Stone is looking forward to learning from the Ravens' two starting safeties, seven-time Pro Bowler Earl Thomas III and Chuck Clark. In Thomas, Stone sees an elite safety who can help accelerate his learning curve. In Clark, Stone sees someone whose career path he can relate to. Clark was a sixth-round pick (2017) who made his mark on special teams and waited patiently for an opportunity. Clark's chance came last season when Tony Jefferson suffered a season-ending knee injury. Clark stepped into the starting lineup and, helped the Ravens to the best regular season in franchise history (14-2), and played well enough to earn a three-year contract extension.
If Stone plays primarily on special teams as a rookie, he is willing to accept that role. The Ravens have another young safety in DeShon Elliott who will be vying for playing time.

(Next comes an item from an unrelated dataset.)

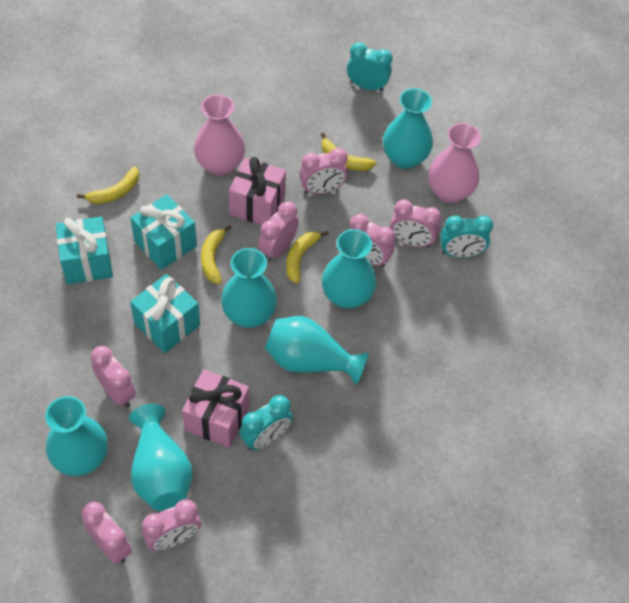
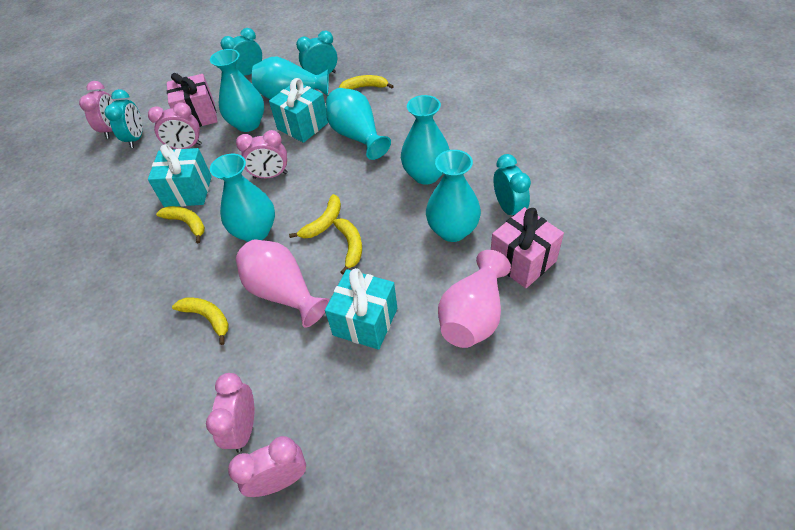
pink clock: 7 -> 5
turquoise clock: 3 -> 4
yellow banana: 4 -> 5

"As for my role this year, I just hope I can make an impact wherever I can for the team to win no matter where it is, special teams, defensive backfield," Stone said. "Special teams, that's where I started out in college and I made a name for myself. That's probably where I'll be ready to go first."
Stone gives credit to his mother for believing in him when others may not have. She convinced him to drive to Iowa, through a snowstorm, even though she wanted him near home. He has proved doubters wrong before, and he says the Ravens made the right decision to draft him.
"I've been hit with a lot of adversity my whole life and I overcame it a lot," Stone said. "It's just something that's put on my plate that I'm going to have to get over again. I'm ready for it."